Friday, January 29, 2010

Pitching In

Continuing my foray into the unknown world of comic books, or graphic novels (which sound better to me) and I'm gathering up resources that will help me define what a pitch is in this world and gaping at the differences.

All right, maybe its not a totally unknown world I do cohabitate with a illustrator, penciler, inker who has tons of comic books. And I've seen his pages and scripts and his process. But observing something from far away isn't the same as actually taking it on.

Though it may still be considered for the boys, the fastest growing buyers of comic books are women (can't source that, its something Christopher told me) and apparently the women are buying up Manga. Personally,  I don't like Manga or maybe its just because I haven't found Manga that I do like. 
I also read a graphic novel series. I am totally in love with Fables by Bill Willingham.

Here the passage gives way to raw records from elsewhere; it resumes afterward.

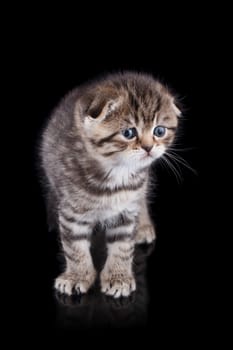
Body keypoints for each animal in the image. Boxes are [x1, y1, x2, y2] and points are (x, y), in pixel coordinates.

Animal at [40, 71, 180, 298]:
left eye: (159, 131)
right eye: (129, 133)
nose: (149, 147)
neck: (116, 174)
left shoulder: (127, 208)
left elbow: (123, 246)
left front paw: (118, 277)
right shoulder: (72, 211)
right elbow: (74, 246)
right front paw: (77, 276)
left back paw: (143, 226)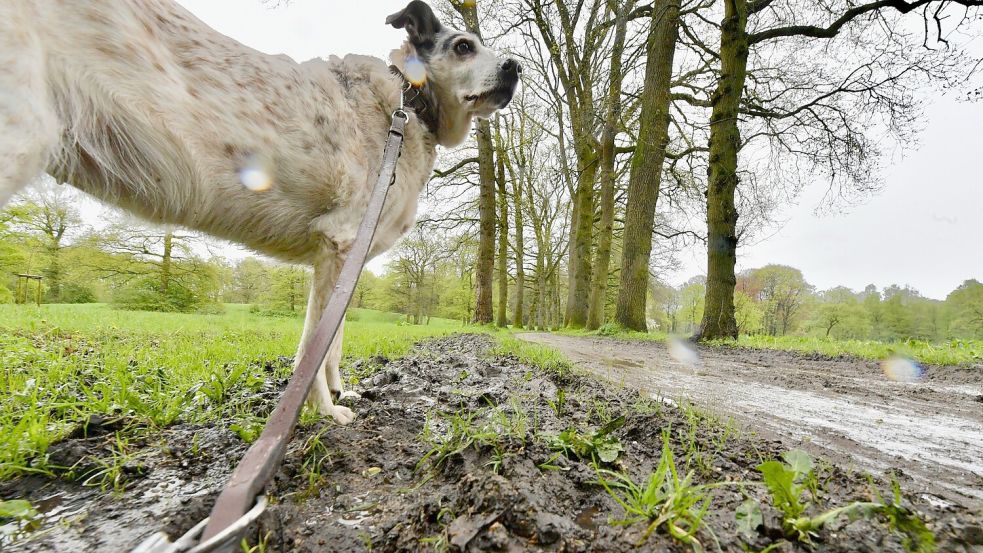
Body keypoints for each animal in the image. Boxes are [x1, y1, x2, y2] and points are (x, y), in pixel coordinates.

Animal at [0, 1, 524, 422]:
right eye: (463, 47)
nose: (516, 67)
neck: (407, 104)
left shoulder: (337, 262)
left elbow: (331, 343)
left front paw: (336, 392)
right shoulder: (340, 244)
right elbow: (313, 346)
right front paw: (325, 411)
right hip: (21, 140)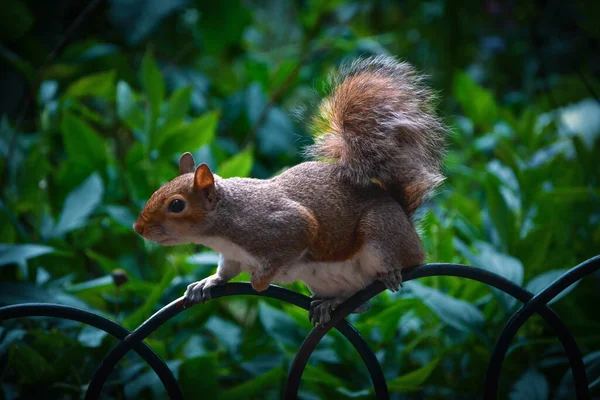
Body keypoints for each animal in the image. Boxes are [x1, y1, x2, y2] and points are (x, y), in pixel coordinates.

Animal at [134, 56, 448, 324]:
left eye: (176, 205)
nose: (139, 228)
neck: (224, 223)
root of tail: (409, 228)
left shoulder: (281, 225)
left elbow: (295, 238)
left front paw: (259, 281)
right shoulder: (232, 256)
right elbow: (226, 272)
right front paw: (207, 282)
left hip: (380, 233)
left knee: (381, 276)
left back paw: (390, 274)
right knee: (361, 302)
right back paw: (332, 303)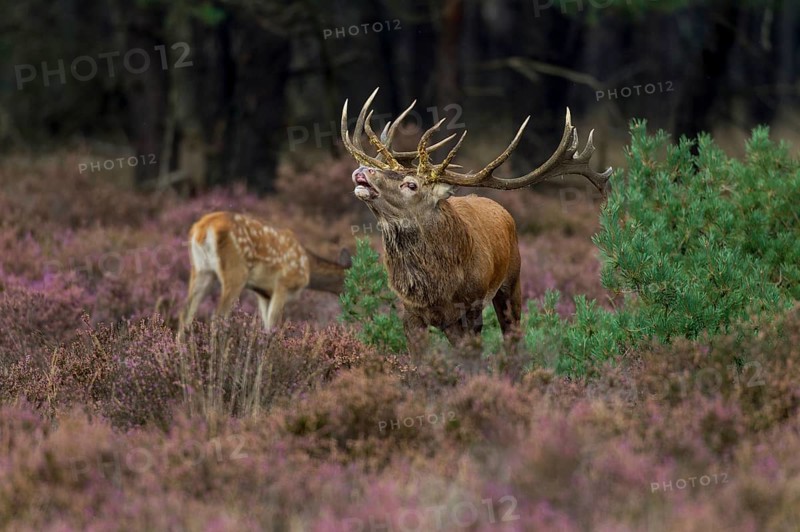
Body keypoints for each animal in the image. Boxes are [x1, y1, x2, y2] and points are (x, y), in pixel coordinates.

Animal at [179, 211, 352, 334]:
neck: (307, 266)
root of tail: (203, 229)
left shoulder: (263, 292)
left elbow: (266, 326)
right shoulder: (283, 284)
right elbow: (273, 327)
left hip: (201, 270)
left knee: (185, 315)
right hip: (235, 271)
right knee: (218, 317)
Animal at [340, 88, 612, 355]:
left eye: (411, 184)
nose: (364, 170)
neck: (437, 288)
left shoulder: (471, 308)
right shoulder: (410, 311)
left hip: (512, 280)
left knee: (512, 334)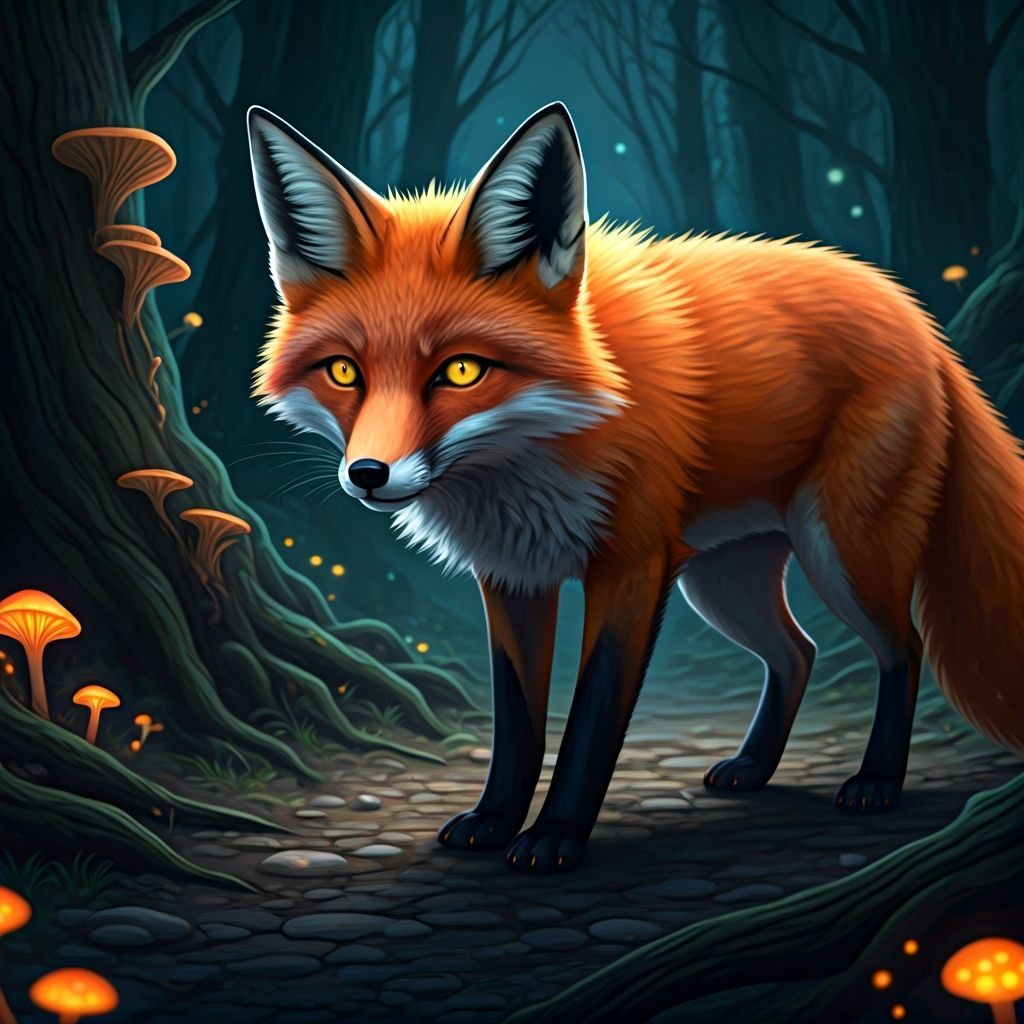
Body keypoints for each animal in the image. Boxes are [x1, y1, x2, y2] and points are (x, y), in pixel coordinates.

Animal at [247, 102, 1024, 872]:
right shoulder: (512, 575)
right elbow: (517, 723)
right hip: (723, 583)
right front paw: (494, 819)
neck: (532, 459)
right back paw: (753, 767)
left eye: (461, 371)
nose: (367, 475)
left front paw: (555, 835)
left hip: (841, 555)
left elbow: (591, 718)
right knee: (796, 652)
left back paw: (877, 782)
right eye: (344, 372)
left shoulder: (631, 568)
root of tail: (916, 317)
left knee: (903, 648)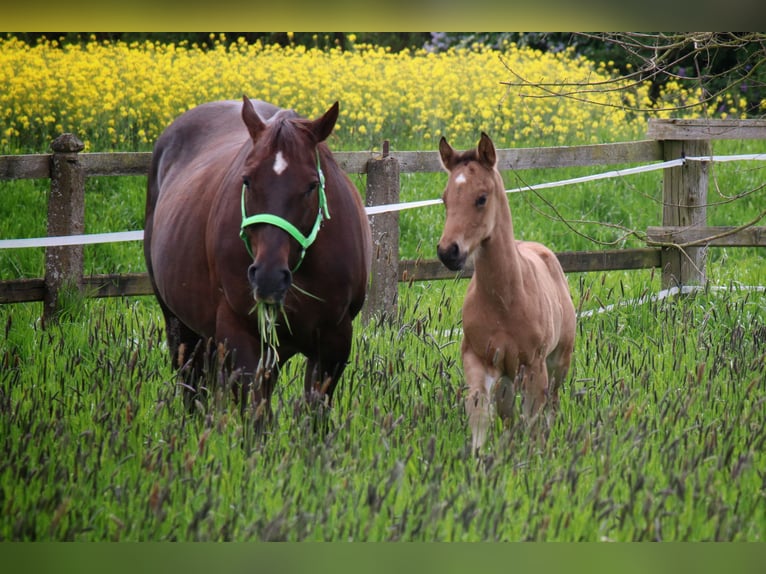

One of the differences that  I find fascinating is a self-published comic book can go a long way. In the literary world, this is the compelte opposite. It is rare that a self-published novel will garner the attention of an editor, publisher or agent. If you are querying the three, often times they request right in their guidelines, if you have a self-published novel to simply not mention it. 

To the Pitch. 

This is what I've been able to gather thorugh a lot of reading of scripts and advice:

1. Start with a great hook. 
2. Keep it short. 
3. Tell about the character, plot and ending. 
4. Touch on who this will appeal to. 

Hmm, that sounds exactly like how I would go about writing a query letter for a novel. 

(Except of course, while writing the comic I am constantly keeping in mind the artist and I think the writing is secondary to the art...Does means the writing is actually judged by the art...?)

Off to start on the pitch!

1 comment:

  1. My experience is with children's books about Oz but I do very few illustrations. However, I would recommend that you speak with Erik Shanower and David Maxine who do the most incredible graphic novels of Oz and consistently top the best seller list for their work. They have given me some wonderful advice and I place great value in their opinion. Erik and David can be found on Facebook or Google. They run The Hungry Tiger press:

    Good luck and I look forward to your continued work.